A maintenance record is a planned, time-bounded activity that may affect availability. Create it in advance so other contributors can see and avoid conflicting windows.

Scheduling Maintenance

Click Create New Record > Maintenance on the portal, or submit via the API.

Required:

Field Description
title Short summary (max 100 characters)
description Detailed explanation (max 500 characters)
start_at Planned start time (UTC)
end_at Planned end time (UTC); must be after start_at
Device and/or Link At least one required. On the web form, select from a dropdown of your device and link codes. When using the API, pass the corresponding pubkeys as device_pubkey and/or affected_link_pubkey.

Once created, a notification is posted to the contributor maintenance Slack channel with the ticket ID, affected devices/links, planned window, and contributor name.

Managing Maintenance Status

Keep the status current as the window progresses.

Status When to set it
planned Scheduled, not yet started
in-progress Work has begun
completed Work finished successfully
closed Auto-set 24 hours after end_at
cancelled Called off before or during execution
planned → in-progress → completed → closed (auto 24h after end_at)
    ↓          ↓
    └──────────┴──→ cancelled

Permissions and Escalation

What Contributors Can Do

  • Create and manage tickets for their own devices and links only.
  • Assign tickets to themselves or escalate to DZ/Malbeclabs.
  • View all tickets across all contributors.

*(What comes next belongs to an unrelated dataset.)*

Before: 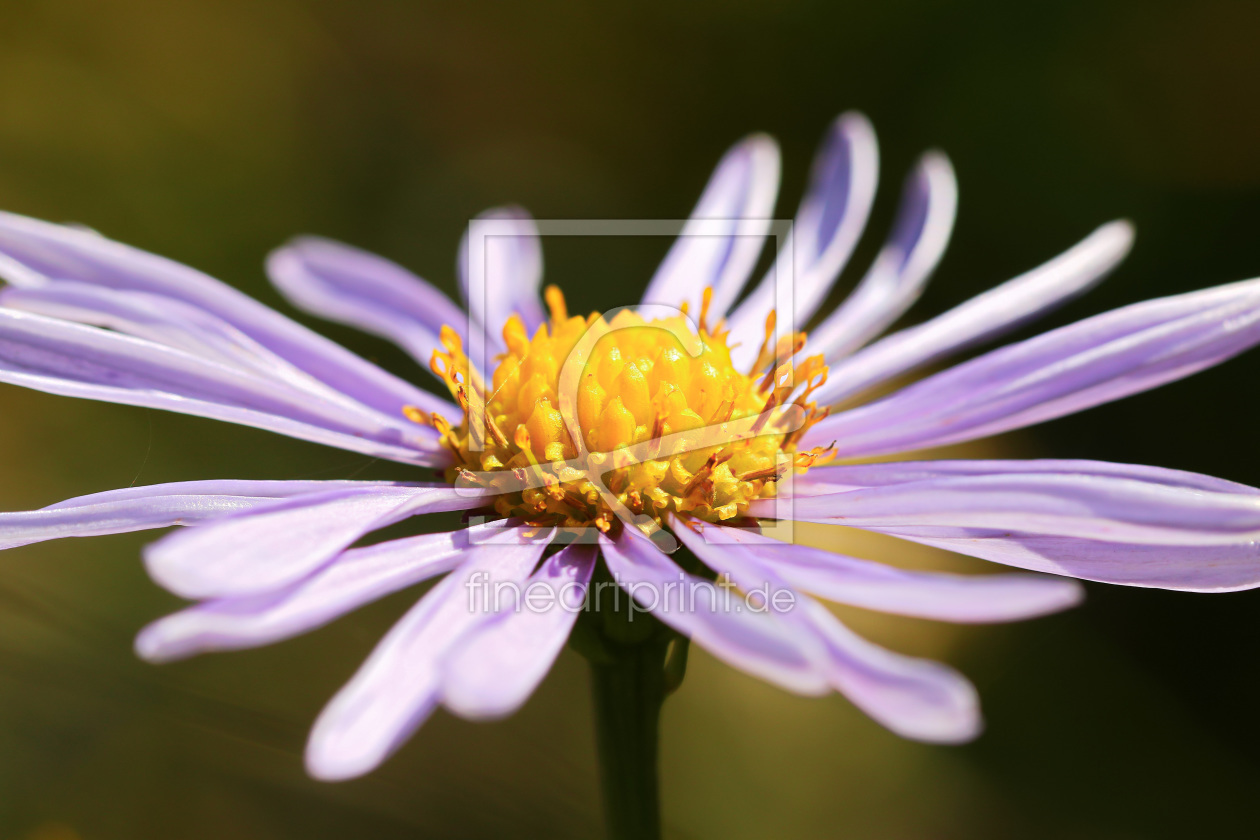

What DZ/Malbeclabs Admins Can Do

  • Create tickets for any contributor's devices and links.
  • Assign or reassign tickets between contributors.
  • Handle escalations and support requests.

DZX links connect devices from two different contributors. The A-side contributor (first device in the link name) owns the link and is the only one who can create tickets for it.

Example: For link deviceA:deviceB, the contributor who owns deviceA owns the link.

If the issue is on the Z-side:

  1. A-side contributor creates a ticket for the DZX link.
  2. Assign the ticket to DZ/Malbeclabs.
  3. DZ/Malbeclabs investigates and reassigns to the Z-side contributor if needed.

We recognise this workflow is limited. Z-side contributors currently cannot create tickets for DZX links they don't own, which means coordination has to go through DZ/Malbeclabs. We are working to improve this so that both sides of a DZX link can declare incidents and maintenance independently.